The Register: Hugging Face puts the squeeze on Nvidia’s software ambitions

Source URL: https://www.theregister.com/2024/10/24/huggingface_hugs_nvidia/
Source: The Register
Title: Hugging Face puts the squeeze on Nvidia’s software ambitions

Feedly Summary: AI model repo promises lower costs, broader compatibility for NIMs competitor
Hugging Face this week announced HUGS, its answer to Nvidia’s Inference Microservices (NIMs), which the AI repo claims will let customers deploy and run LLMs and models on a much wider variety of hardware.…

AI Summary and Description: Yes

Summary:
Hugging Face has introduced HUGS as a competitive service to Nvidia’s Inference Microservices, allowing users to deploy large language models (LLMs) on various hardware platforms. Unlike Nvidia’s offerings, HUGS utilizes open-source technologies and provides cost-effective deployment options on cloud platforms while emphasizing the practicality of containerized solutions.

Detailed Description:
Hugging Face’s announcement of HUGS marks a significant move in the landscape of AI model deployment, addressing key challenges in running LLMs at scale. Here are the main points from the text:

– **Service Overview**: HUGS, akin to Nvidia’s Inference Microservices (NIMs), provides containerized model images that simplify the deployment of LLMs across different hardware setups.

– **Deployment Convenience**: Users can rapidly deploy LLMs without the complexity associated with optimizing various libraries (like vLLM or TensorRT) by utilizing preconfigured container images in Docker or Kubernetes.
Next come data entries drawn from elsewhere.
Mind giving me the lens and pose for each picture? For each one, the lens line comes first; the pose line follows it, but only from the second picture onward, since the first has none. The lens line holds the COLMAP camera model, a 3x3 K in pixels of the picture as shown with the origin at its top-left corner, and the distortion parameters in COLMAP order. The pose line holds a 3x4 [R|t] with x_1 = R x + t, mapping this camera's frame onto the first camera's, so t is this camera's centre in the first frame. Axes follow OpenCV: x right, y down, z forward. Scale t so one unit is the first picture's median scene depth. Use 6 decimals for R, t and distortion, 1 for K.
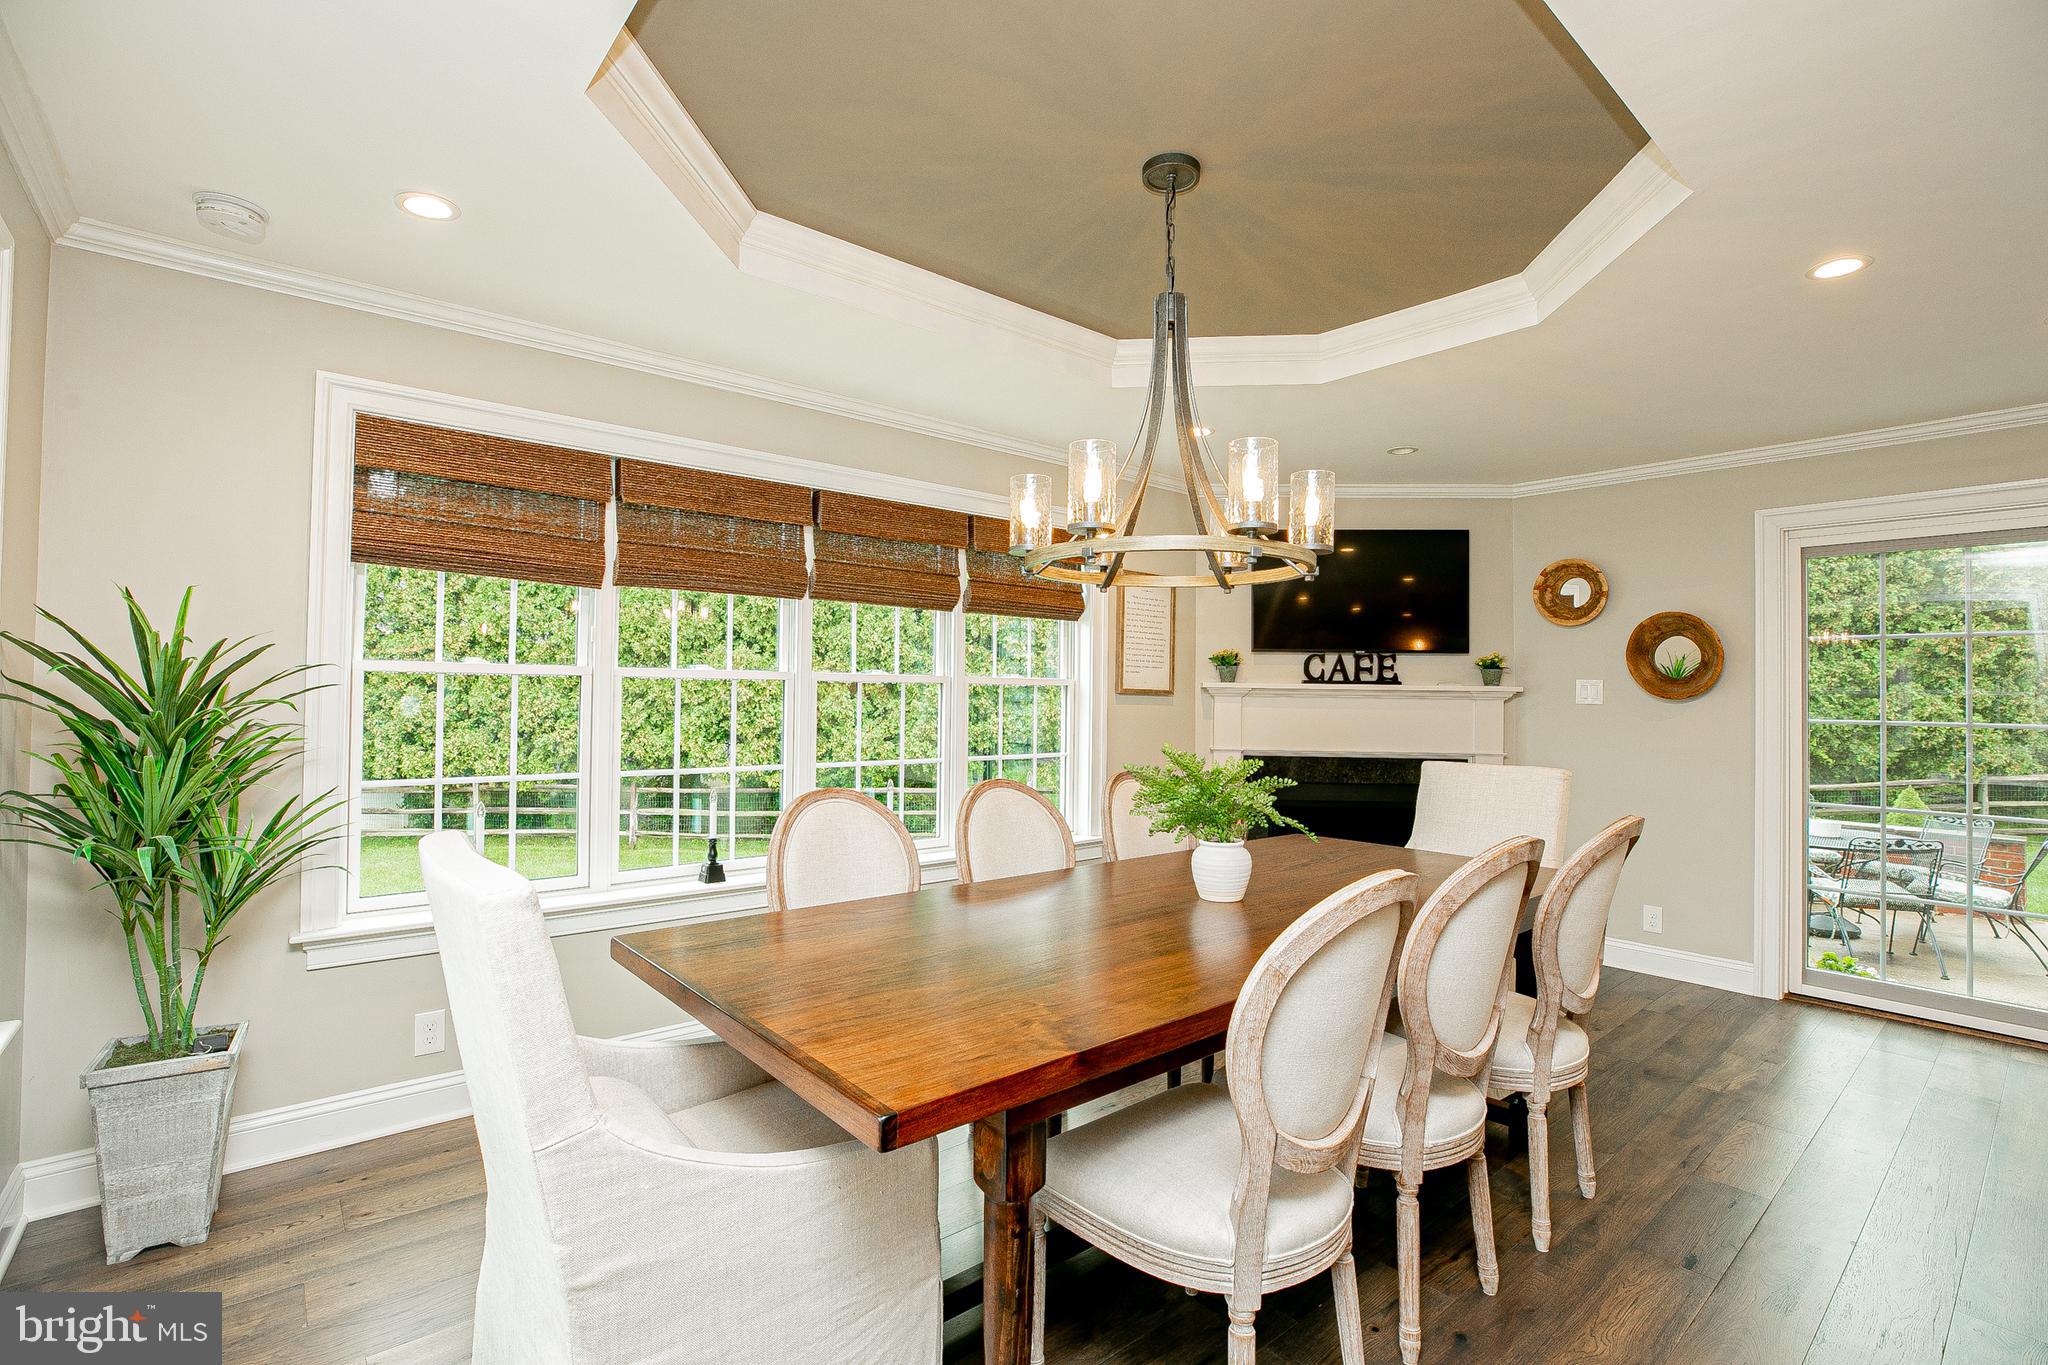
lens RADIAL K [[935.5, 0, 1028.0], [0, 935.5, 678.9], [0, 0, 1]] dist [-0.030730, 0.007151]
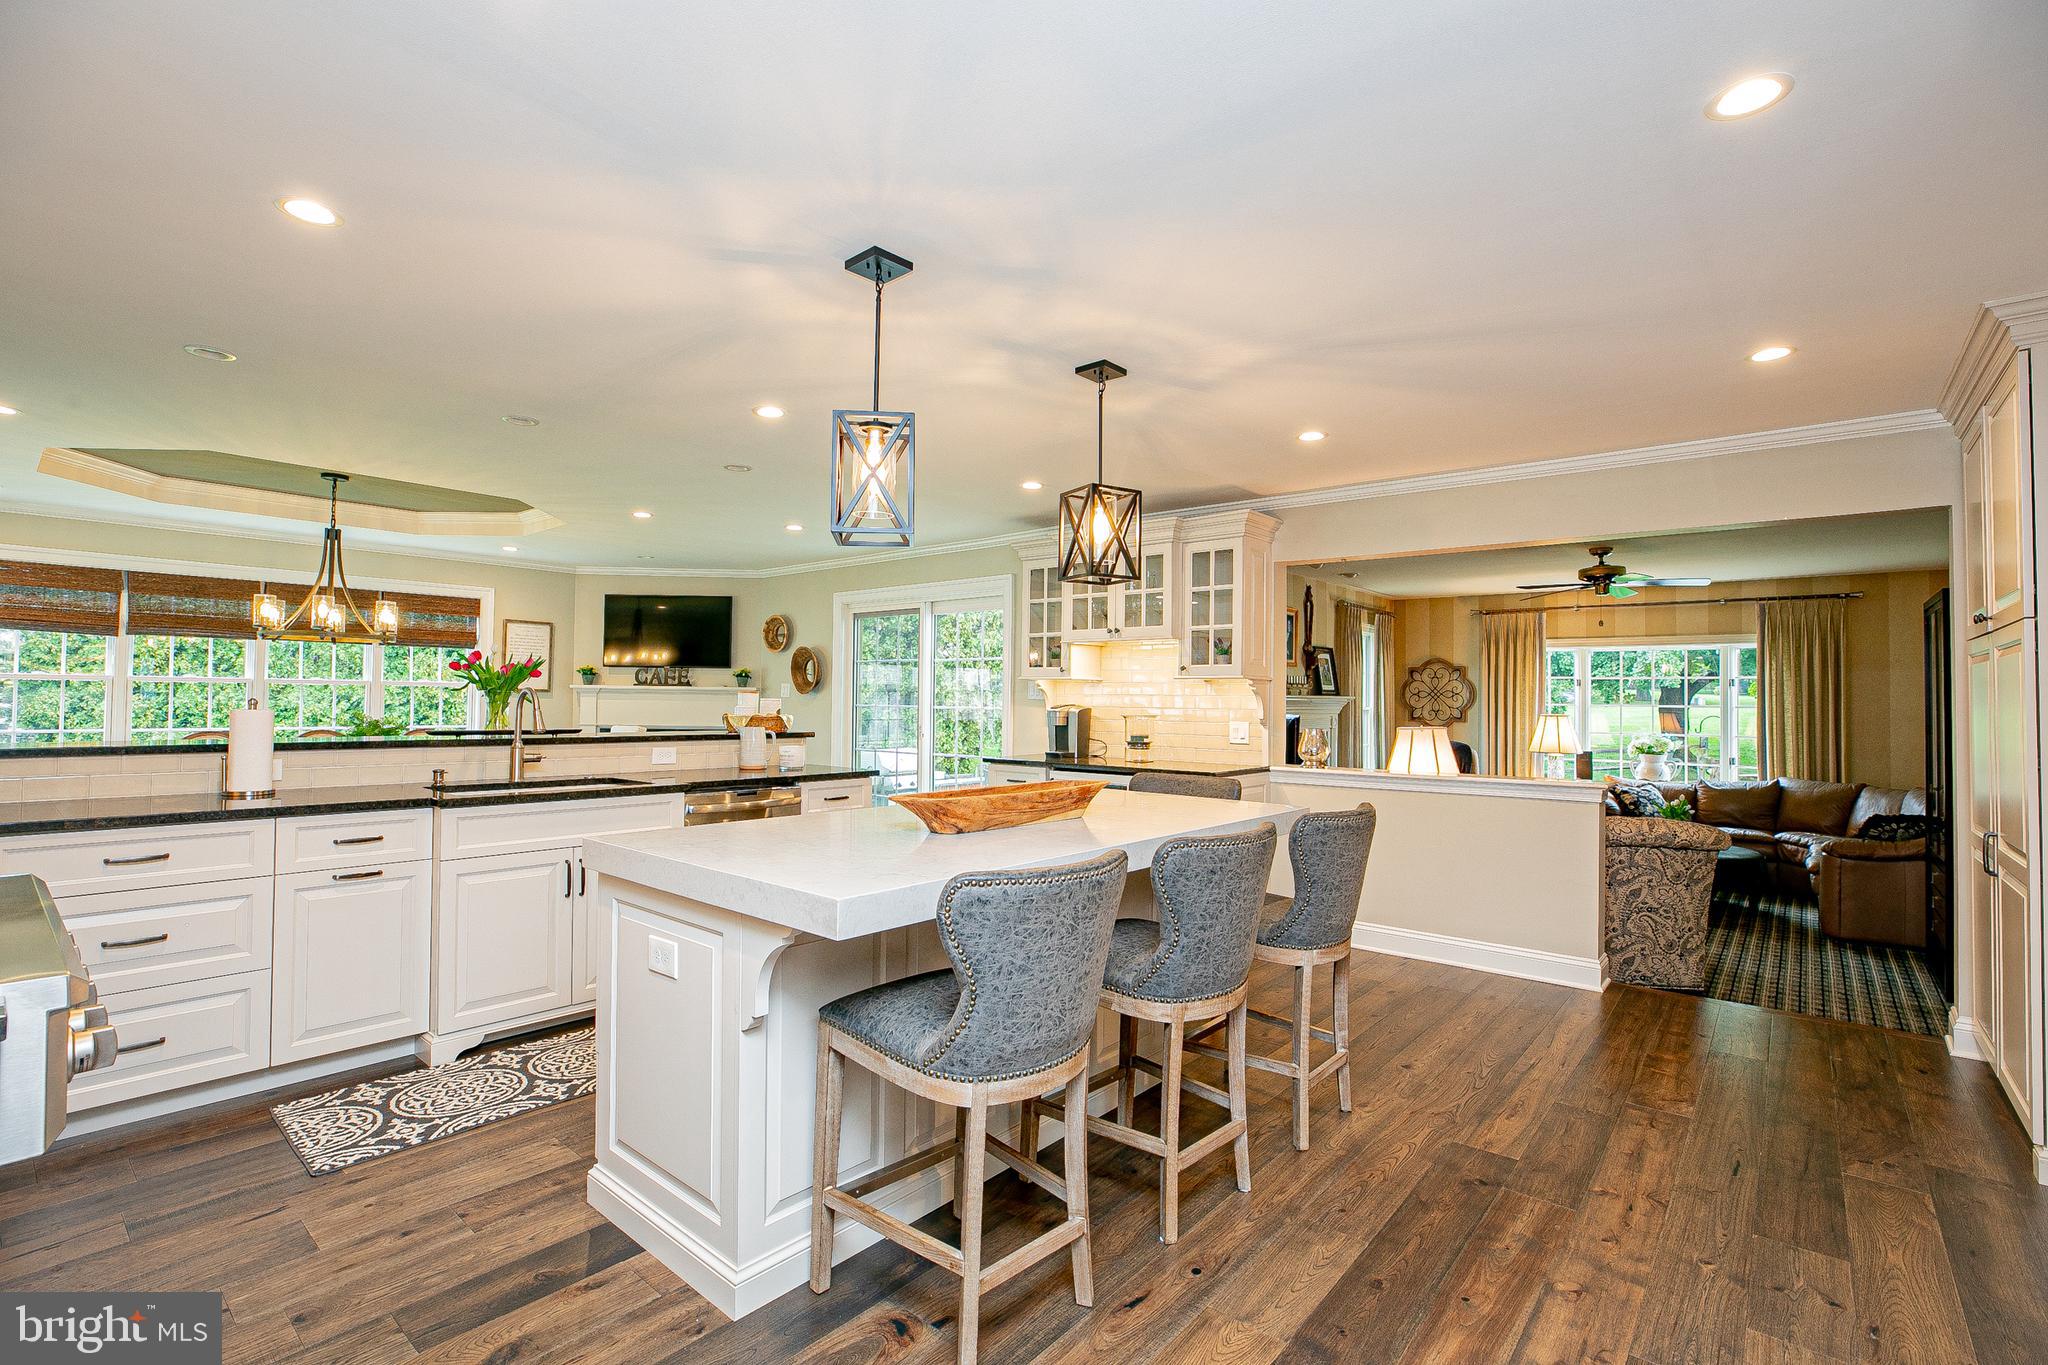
lens RADIAL K [[935.5, 0, 1016.9], [0, 935.5, 683.5], [0, 0, 1]] dist [-0.030730, 0.007151]
pose [[0.986869, 0.001496, 0.161513, 0.715480], [-0.001481, 0.999999, -0.000212, 0.000903], [-0.161513, -0.000030, 0.986871, -0.789960]]
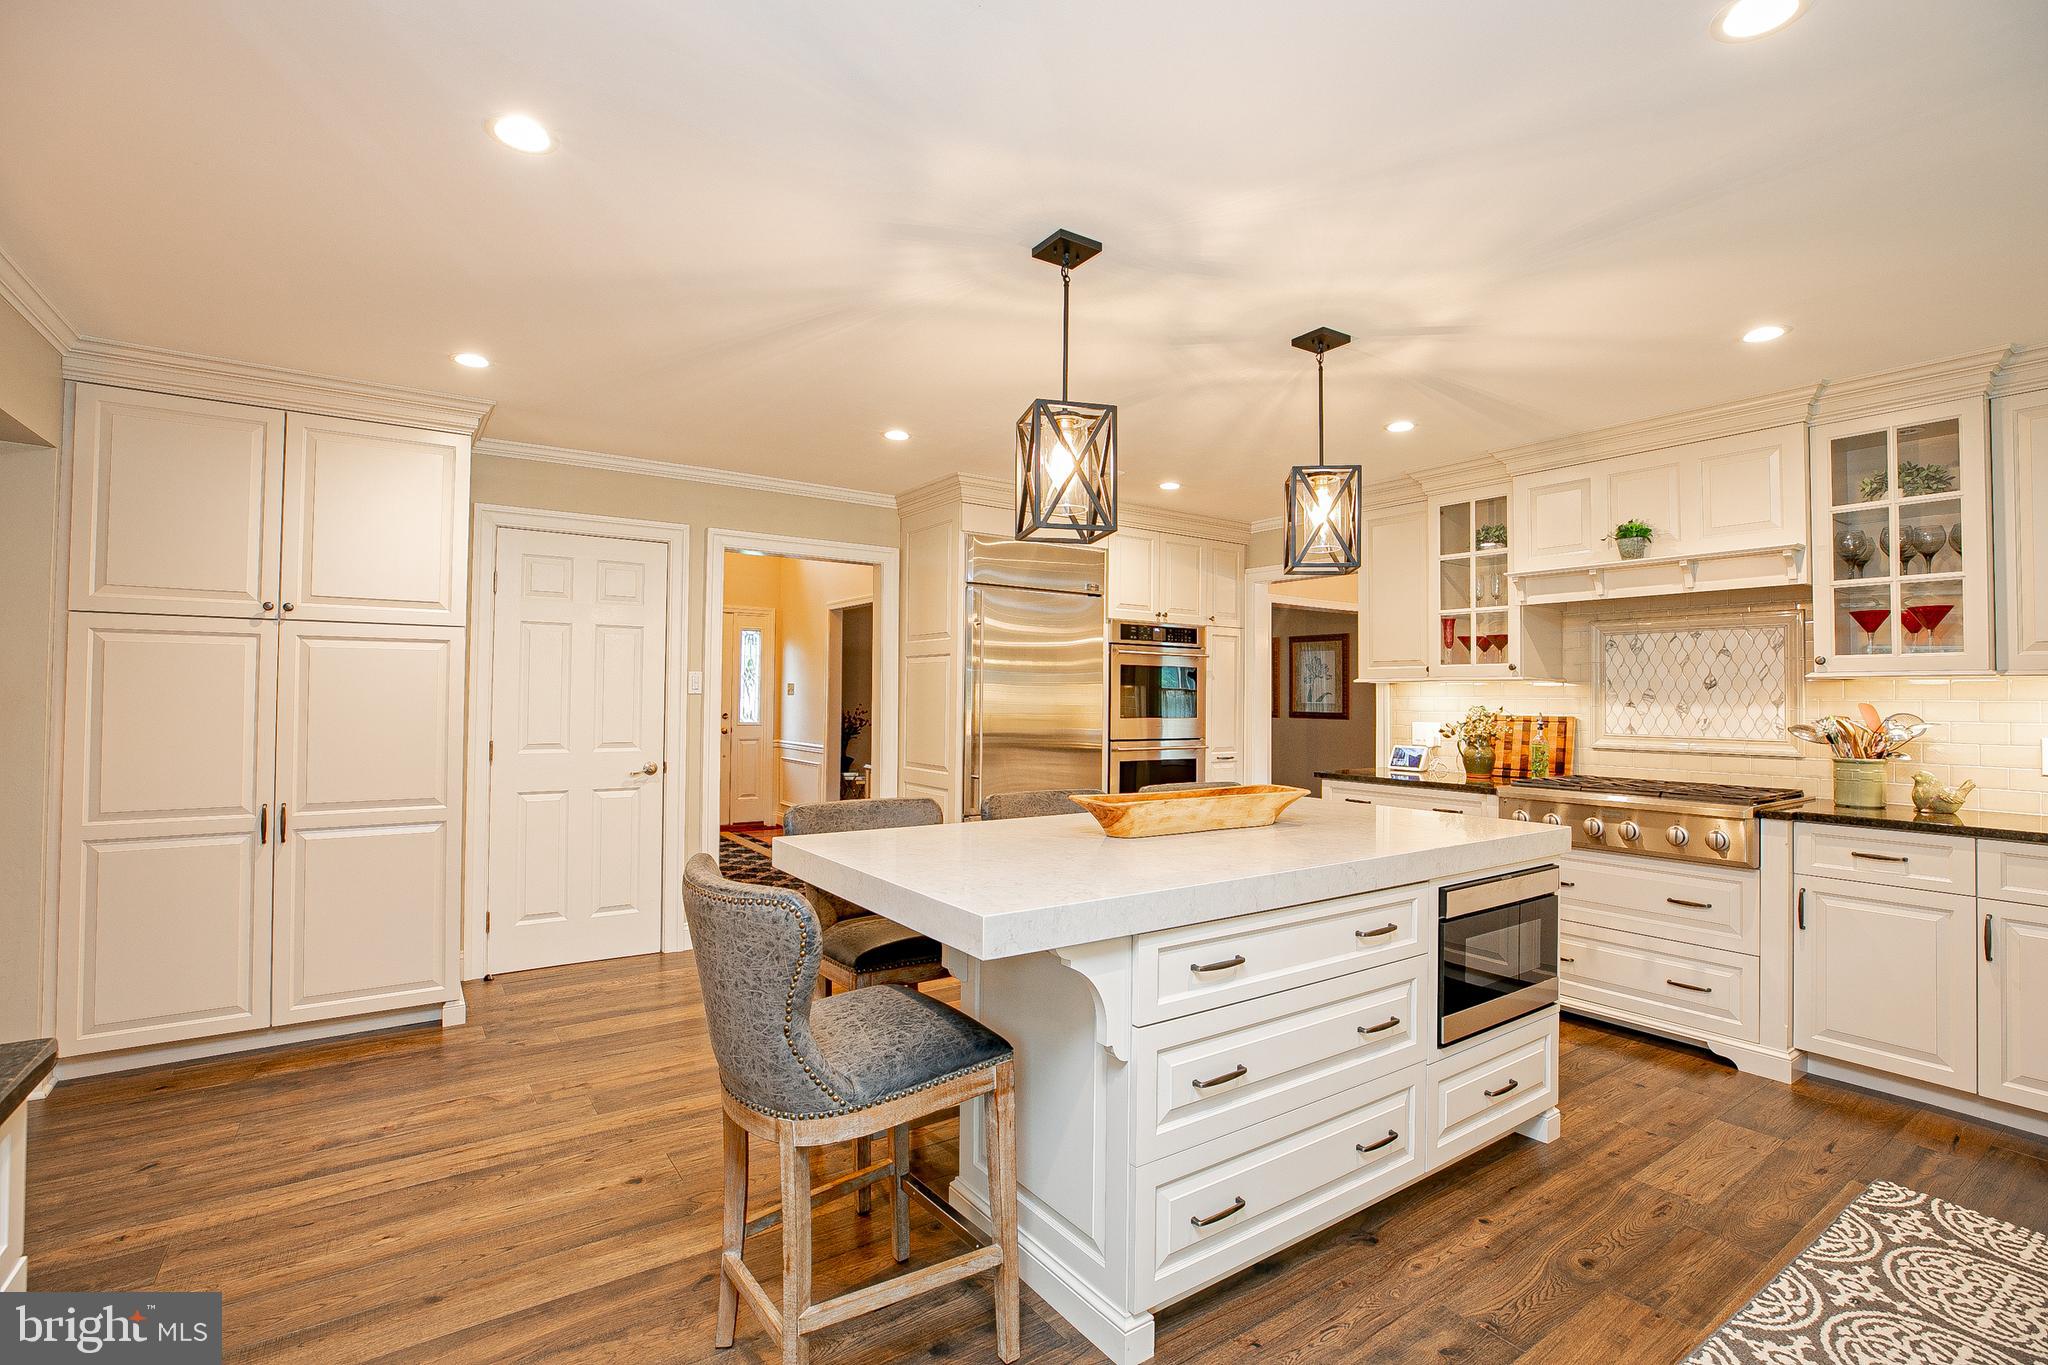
lens RADIAL K [[935.5, 0, 1023.8], [0, 935.5, 672.1], [0, 0, 1]] dist [-0.030730, 0.007151]
pose [[-0.995419, -0.018157, 0.093866, 0.854931], [-0.021680, 0.999093, -0.036649, 0.012989], [-0.093115, -0.038516, -0.994910, 0.330454]]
– **Wide Hardware Compatibility**:
– HUGS supports multiple hardware platforms, including both Nvidia and AMD GPUs.
– Future support is expected for specialized AI accelerators (e.g., Amazon’s Inferentia, Google’s TPUs), making it versatile in terms of hardware deployment.

– **Cost Efficiency**:
– HUGS will cost about $1 an hour per container when deployed on platforms like AWS or Google Cloud.
– Compared to Nvidia, which charges $1 per hour per GPU for NIMs, Hugging Face offers significant savings, especially for larger models that span multiple GPUs.
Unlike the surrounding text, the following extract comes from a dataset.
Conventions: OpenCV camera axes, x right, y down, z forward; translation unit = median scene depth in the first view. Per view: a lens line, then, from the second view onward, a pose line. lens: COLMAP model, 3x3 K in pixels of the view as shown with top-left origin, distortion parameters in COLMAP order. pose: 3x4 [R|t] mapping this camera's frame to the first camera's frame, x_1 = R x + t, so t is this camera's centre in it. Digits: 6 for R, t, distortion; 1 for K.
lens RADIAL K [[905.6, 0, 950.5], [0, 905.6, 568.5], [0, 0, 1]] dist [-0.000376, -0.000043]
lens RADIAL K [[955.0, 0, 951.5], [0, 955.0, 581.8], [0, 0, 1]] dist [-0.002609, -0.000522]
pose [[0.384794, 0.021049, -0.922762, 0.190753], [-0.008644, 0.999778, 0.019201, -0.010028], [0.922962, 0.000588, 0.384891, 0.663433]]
– **Smaller Scale Deployments**: For those wanting to deploy HUGS on a smaller scale, DigitalOcean will host the images at no extra charge, although compute costs will still apply.

– **Flexible Infrastructure Options**: Enterprise Hub subscribers can deploy HUGS on their infrastructure, adding flexibility for enterprise users.

– **Model Focus**: Hugging Face is initially offering support for popular open-source models, including various versions of Meta’s Llama, Mistral AI’s models, Google’s Gemma, and Alibaba’s Qwen.

– **DIY Option**: Users who prefer not to pay for HUGS or NIMs can still opt to build their containerized models using open-source solutions, emphasizing community engagement and resourcefulness.

– **Value Proposition**: The pricing reflects the time investment in optimizing the containers for performance rather than the mere acquisition of software and model files.

Overall, Hugging Face’s HUGS presents an important development in the AI space, providing both cost-effective and technically flexible solutions for LLM deployment. This service will be particularly relevant for AI, cloud computing, and infrastructure security professionals looking for efficient deployment models that can adapt to varying hardware and budget considerations.